> YOUR GOAL: The result should be every line in the material below containing the string "hardware".

▶

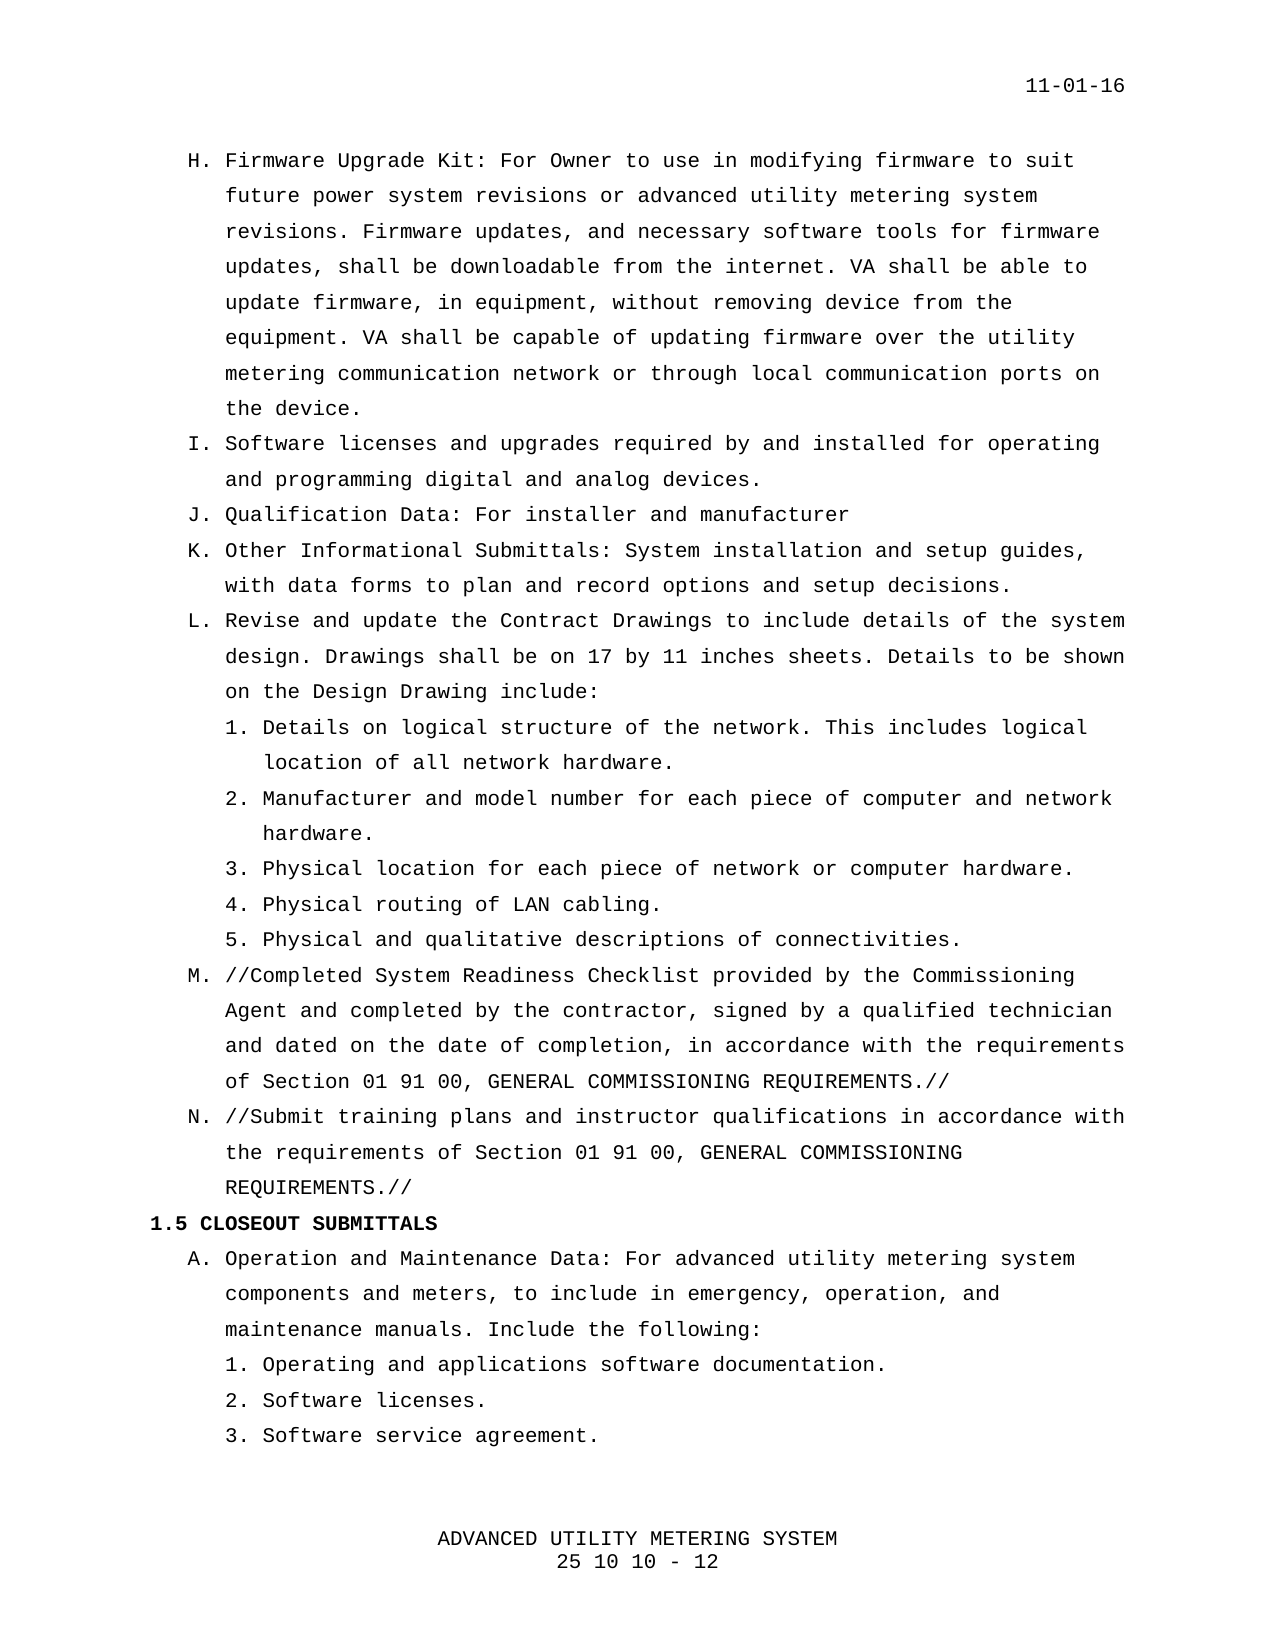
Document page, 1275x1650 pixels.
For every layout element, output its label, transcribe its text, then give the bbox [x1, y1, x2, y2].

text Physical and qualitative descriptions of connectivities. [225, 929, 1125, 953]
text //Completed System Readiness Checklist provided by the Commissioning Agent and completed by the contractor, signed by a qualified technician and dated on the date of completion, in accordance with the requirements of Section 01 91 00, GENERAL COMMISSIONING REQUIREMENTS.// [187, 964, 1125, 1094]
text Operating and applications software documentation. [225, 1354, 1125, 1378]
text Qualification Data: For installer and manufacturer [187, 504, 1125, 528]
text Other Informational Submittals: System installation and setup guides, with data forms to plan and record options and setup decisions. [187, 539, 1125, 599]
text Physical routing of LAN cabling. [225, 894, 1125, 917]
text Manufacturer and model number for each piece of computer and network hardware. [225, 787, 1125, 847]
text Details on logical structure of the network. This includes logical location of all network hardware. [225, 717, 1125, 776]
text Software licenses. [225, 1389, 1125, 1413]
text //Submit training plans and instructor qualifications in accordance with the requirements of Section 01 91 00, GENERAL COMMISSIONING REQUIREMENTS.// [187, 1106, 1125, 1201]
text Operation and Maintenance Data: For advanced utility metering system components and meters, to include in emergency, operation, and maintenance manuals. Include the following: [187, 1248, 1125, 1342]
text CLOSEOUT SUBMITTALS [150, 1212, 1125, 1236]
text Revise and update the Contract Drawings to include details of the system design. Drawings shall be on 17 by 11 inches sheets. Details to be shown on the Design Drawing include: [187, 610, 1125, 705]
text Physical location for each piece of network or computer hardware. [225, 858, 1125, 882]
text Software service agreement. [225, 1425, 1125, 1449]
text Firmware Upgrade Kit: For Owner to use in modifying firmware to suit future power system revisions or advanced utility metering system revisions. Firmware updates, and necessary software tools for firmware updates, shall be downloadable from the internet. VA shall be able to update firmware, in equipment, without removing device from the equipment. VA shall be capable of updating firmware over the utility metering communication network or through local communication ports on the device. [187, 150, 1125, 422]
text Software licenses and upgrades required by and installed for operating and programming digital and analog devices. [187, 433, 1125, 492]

◀

> ANSWER TO THIS TASK:
text Manufacturer and model number for each piece of computer and network hardware. [225, 787, 1125, 847]
text Details on logical structure of the network. This includes logical location of all network hardware. [225, 717, 1125, 776]
text Physical location for each piece of network or computer hardware. [225, 858, 1125, 882]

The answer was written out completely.